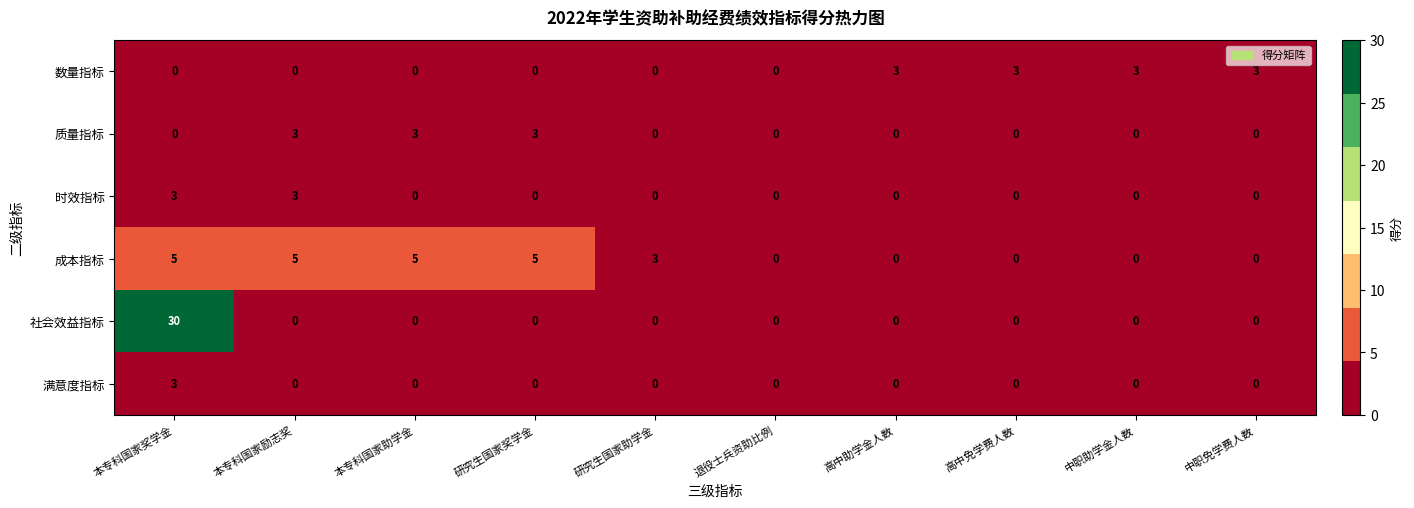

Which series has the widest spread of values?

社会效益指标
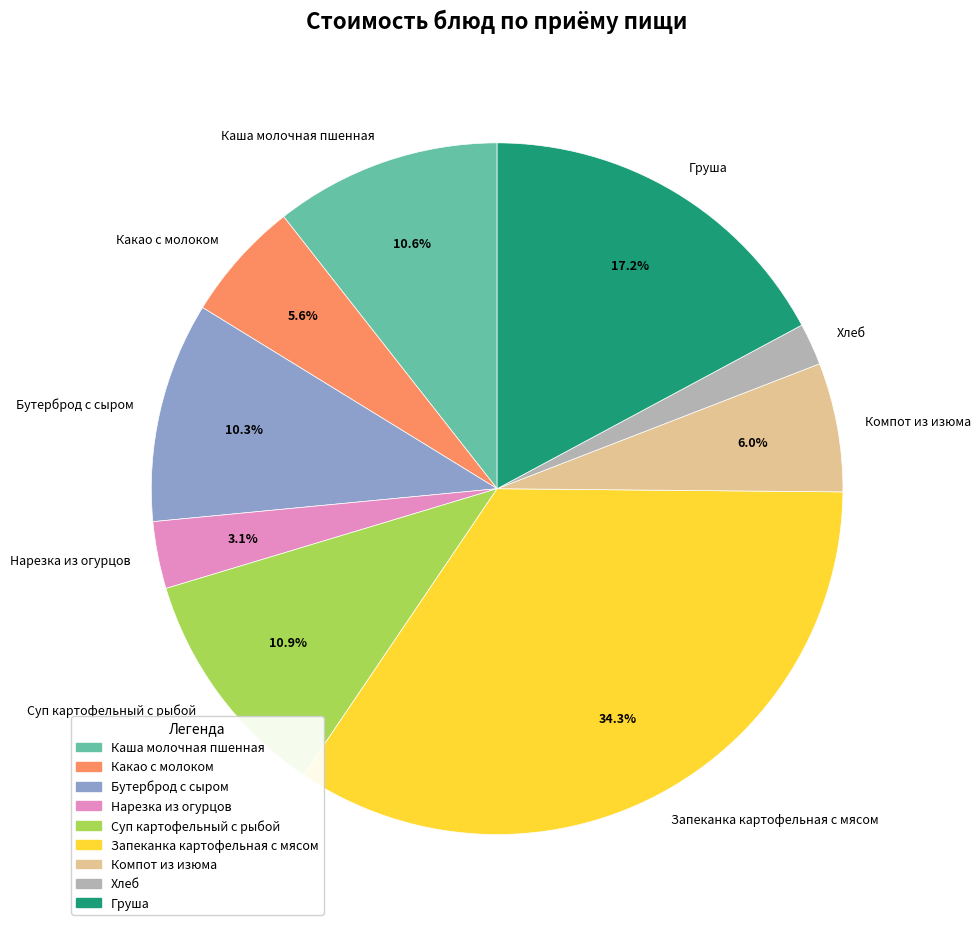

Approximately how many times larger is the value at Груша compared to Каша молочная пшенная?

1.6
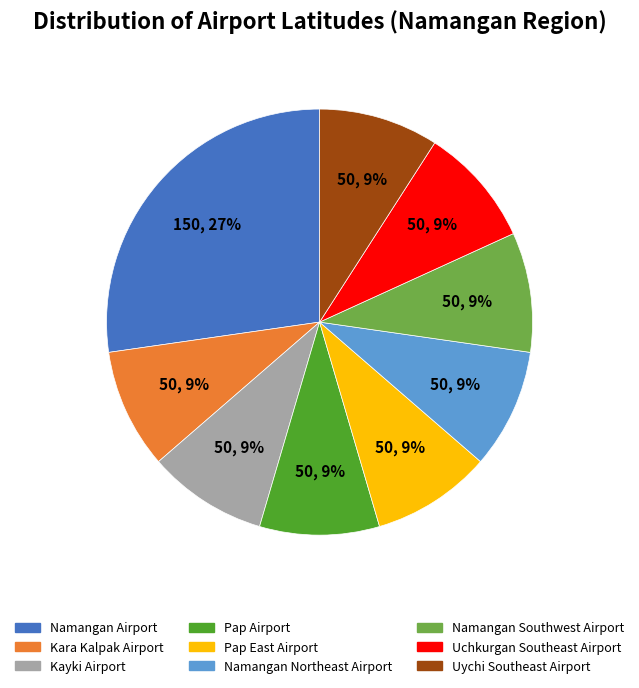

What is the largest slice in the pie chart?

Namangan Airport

------------

# What this task involves
Copy the lines word for word, starting at the line containing "What is the largest slice in the pie chart?" and ending with the final line above.

# Exercise answer
What is the largest slice in the pie chart?

Namangan Airport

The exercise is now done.